Hilfswerke fordern bessere Hungerpolitik

Gentechnik hilft nicht gegen Hunger

Mehrere Hilfswerke haben die deutsche Regierung zu einem Umsteuern in der Hungerpolitik aufgefordert. In der ländlichen Entwicklung der Länder der dritten Welt seien in den vergangenen Jahren massive Einschnitte vorgenommen worden, beklagten Misereor, Brot für die Welt, Fian Deutschland und Germanwatch am Montag in Berlin.

 (DR)

Mehrere Hilfswerke haben die deutsche Regierung zu einem Umsteuern in der Hungerpolitik aufgefordert. In der ländlichen Entwicklung der Länder der dritten Welt seien in den vergangenen Jahren massive Einschnitte vorgenommen worden, beklagten Misereor, Brot für die Welt, Fian Deutschland und Germanwatch am Montag in Berlin.
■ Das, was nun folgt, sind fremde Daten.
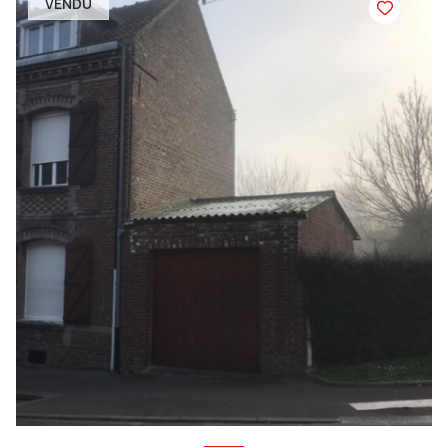
VENDU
Deutsche Exporte zerstören Infrastruktur
Fian-Referent Armin Paasch wies darauf hin, dass Kleinbauern und Landlose weltweit 80 Prozent der mittlerweile 854 Millionen Hungernden ausmachten. Um ihnen zu helfen, sei eine Umverteilung von Land und Ressourcen notwendig. Germanwatch-Sprecher Tobias Reichert forderte eine schnelle Umgestaltung der Agrarsubventionen. Die Industrienationen zerstörten mit ihren Exporten in die Entwicklungsländer die lokalen Märkte der Kleinbauern. Deutschland setze sich dafür ein, die Exportsubventionen aus Europa erst 2013 zurückfahren.

Ministerin weist Kritik zurück
Entwicklungsministerin Heidemarie Wieczorek-Zeul (SPD) nannte die unverändert hohe Zahl an Hungernden "beschämend für die gesamte Weltgemeinschaft". Das Recht auf Nahrung sei ein Menschenrecht und müsse eingelöst werden, erklärte sie in Berlin. Die Ministerin wies Kritik von Nichtregierungsorganisationen an der Bundesregierung zurück. Ihr Ministerium fördere Programme zur ländlichen Entwicklung in Höhe von 350 Millionen Euro.
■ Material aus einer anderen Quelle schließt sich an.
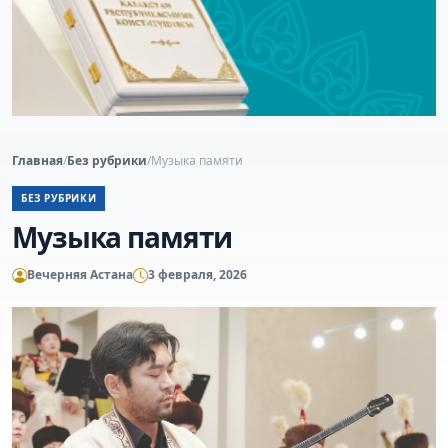
Главная
/
Без рубрики
/
Музыка памяти
БЕЗ РУБРИКИ
Музыка памяти
Вечерняя Астана
3 февраля, 2026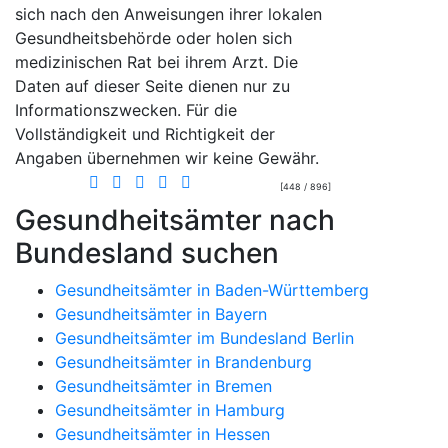
sich nach den Anweisungen ihrer lokalen
Gesundheitsbehörde oder holen sich
medizinischen Rat bei ihrem Arzt. Die
Daten auf dieser Seite dienen nur zu
Informationszwecken. Für die
Vollständigkeit und Richtigkeit der
Angaben übernehmen wir keine Gewähr.
[448 / 896]
Gesundheitsämter nach
Bundesland suchen
Gesundheitsämter in Baden-Württemberg
Gesundheitsämter in Bayern
Gesundheitsämter im Bundesland Berlin
Gesundheitsämter in Brandenburg
Gesundheitsämter in Bremen
Gesundheitsämter in Hamburg
Gesundheitsämter in Hessen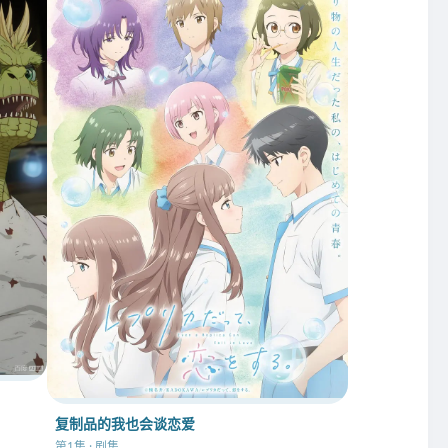
复制品的我也会谈恋爱
第1集 · 剧集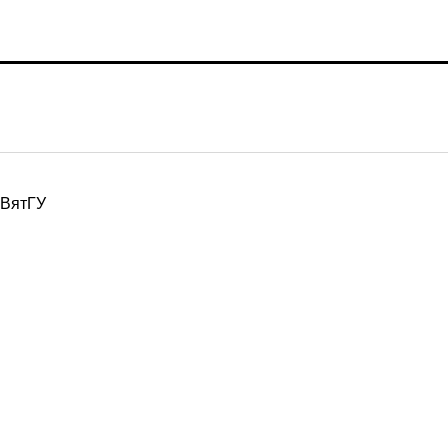
ВятГУ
Wesentlich seien aber gerechtere Strukturen im Welthandel, sagte die Ministerin. Entwicklungsländer wollten keine Almosen, sondern faire Bedingungen auf den Weltmärkten. Ein freier Zugang zu den Märkten der Industrienationen sei eine wichtige Voraussetzung für den Aufbau einer funktionierenden Landwirtschaft in Entwicklungsländern. Die SPD-Politikerin forderte diese Länder zugleich auf, ihre knappen Mittel stärker in die Landwirtschaft zu investieren und der Korruption entgegenzutreten.

Gentechnik keine Lösung
Gentechnisch verändertes Saatgut birgt große Risiken. Es gehört, im Gegensatz zu herkömmlichem Saatgut, den Herstellerfirmen, die das Patent darauf halten. Wegen dieser Patentrechte können die Bauern ihr Saatgut weder tauschen noch ein zweites Mal anbauen. Bei einer Missernte geraten sie deshalb leicht in eine Schuldenspirale. Hinzu kommt, dass in manchen Regionen schon fast alle Saatgut-Sorten patentiert sind. In Indien etwa gibt es kaum mehr Reissorten, die die heimischen Bauern ohne Lizenzzahlungen anbauen dürfen. Früher war diese Recht durch das Landwirteprivileg geschützt.

Die Misereor-Referentin für Gentechnik, Mute Schimpf, beklagt, dass die Bundesrepublik mehr für Gentechnikforschung als für Entwicklungshilfen in Landwirtschaft und Ernährungssicherung ausgebe. Gentechnik sei kein geeignetes Mittel gegen den Hunger, da das veränderte Saatgut für Kleinbauern viel zu teuer sei. Tausende indischer Bauern hätten sich durch Lizenzzahlungen hoffnungslos verschuldet.
Verschiedene Projekte zeigten jedoch, dass mit eigenem Saatgut und selbstentwickeltem Düngemittel bessere Erträge erwirtschaftet würden, so die Expertin.

Das "Forum Umwelt und Entwicklung" ist ein Zusammenschluss von rund 80 in Deutschland ansässigen Initiativen, die sich seit 1992 für Umweltschutz und Entwicklungsarbeit einsetzen.